Channelnews : À quelles évolutions majeures du marché IT vous attendez-vous après le déconfinement ?

Jean-Paul Chapron : À une prise de conscience accélérée des bienfaits du télétravail, à la fois chez nos clients mais aussi en interne. Les outils numériques mis à notre disposition pour accompagner cette évolution sont très performants et permettent en niveau d’efficacité opérationnel au moins aussi bon qu’en présentiel. Je suis convaincu que cette évolution sera durable car très RSE, mais aussi particulièrement efficiente. Sur le plan social, beaucoup moins de déplacement, donc d’éloignement familial. Pas de perte de temps dans les transports. Beaucoup moins de consommation énergétique (essence…), même s’il ne faut pas occulter la consommation accrue de puissance dans les datacenters liée au télétravail ou au travail à distance.

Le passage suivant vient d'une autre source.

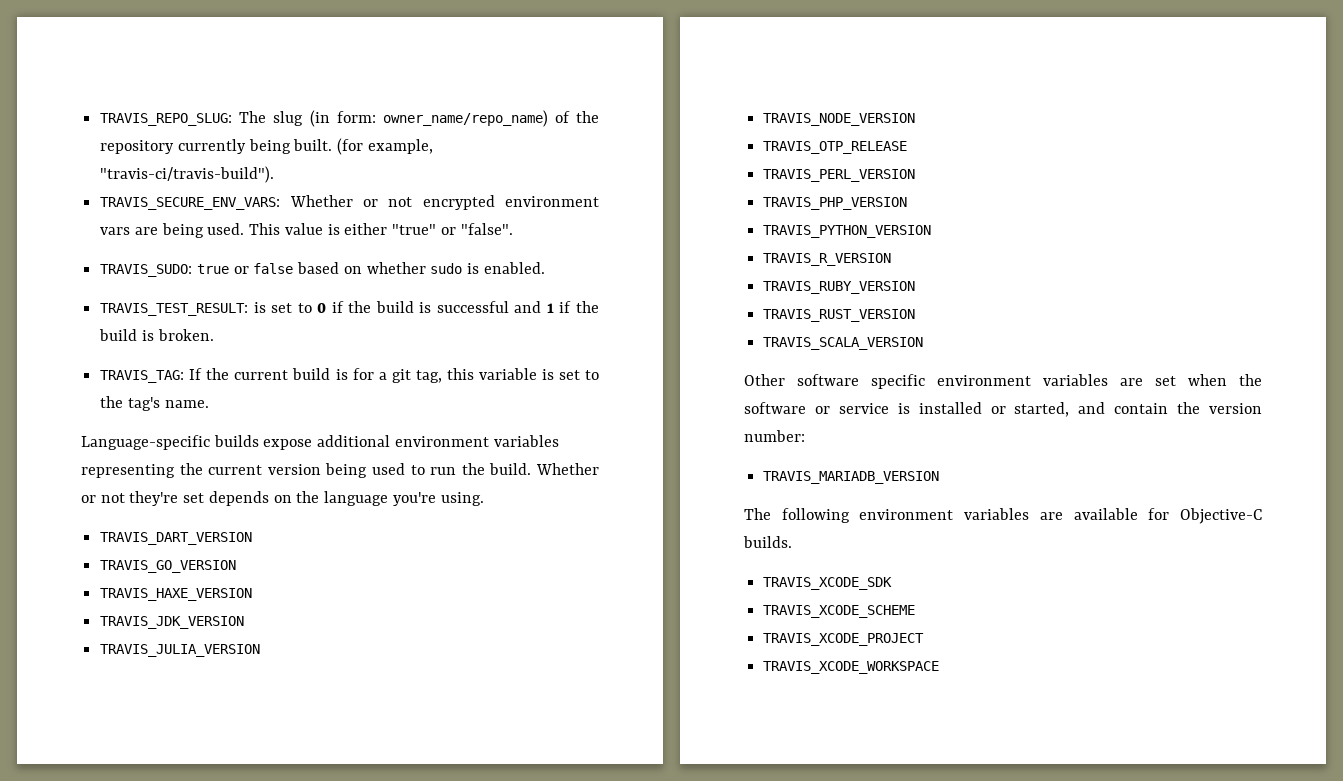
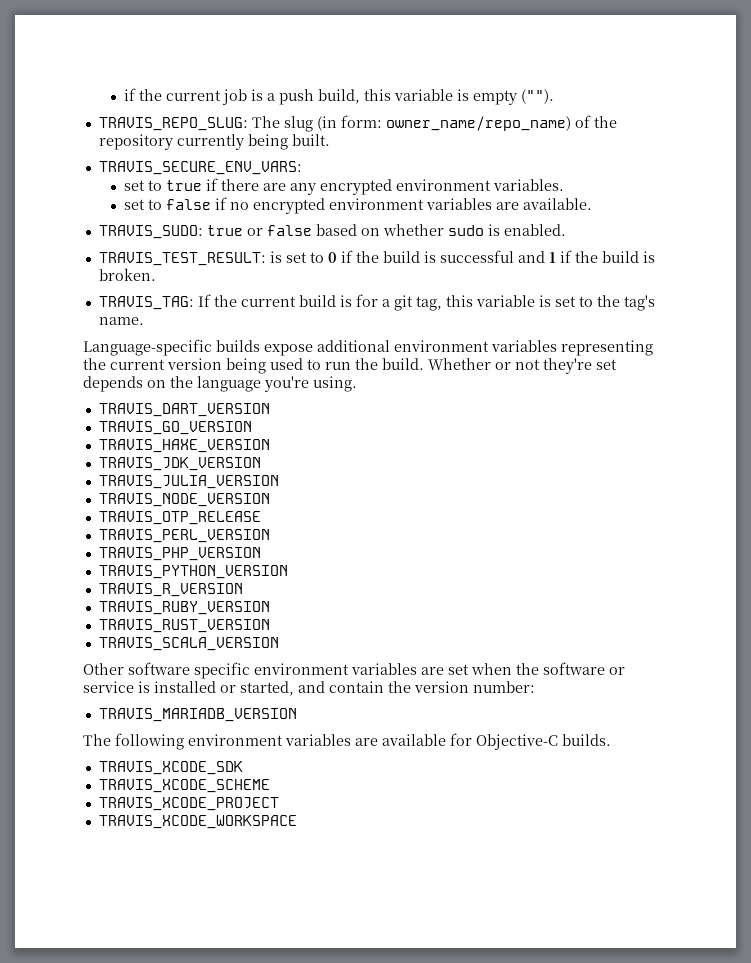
(100, 119) none -> [123,88,554,105] if the current job is a push build, this variable is empty (""). //
[337,138,433,155] [100,166,275,183] [100,195,600,210] [100,223,513,238] (for example, "travis-ci/travis-build"). // TRAVIS_SECURE_ENV_VARS: Whether or not encrypted environment vars are being used. This value is either "true" or "false". -> [98,161,302,175] [123,178,564,195] [123,197,592,214] // TRAVIS_SECURE_ENV_VARS: // set to true if there are any encrypted environment variables. // set to false if no encrypted environment variables are available.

Les axes de travail avec nos collaborateurs pour accompagner cette évolution sont bien évidemment la déconnexion numérique avec une frontière encore moins claire entre vie pro et vie perso à partir du moment où l’on travaille à domicile et, bien-sûr, un sentiment d’isolement. Le télétravail s’organise, les meilleures pratiques doivent être mise en place avec un certain nombre de rituels, notamment au niveau des managers. Afin d’accompagner cette tendance, nous avons lancé une enquête interne pour comprendre comment nos collaborateurs « vivent » le télétravail et identifier clairement les axes d’amélioration. In fine, rien ne remplacera une réunion physique de temps en temps, voire un afterwork… afin de conserver voire de continuer à développer le sentiment d’appartenance.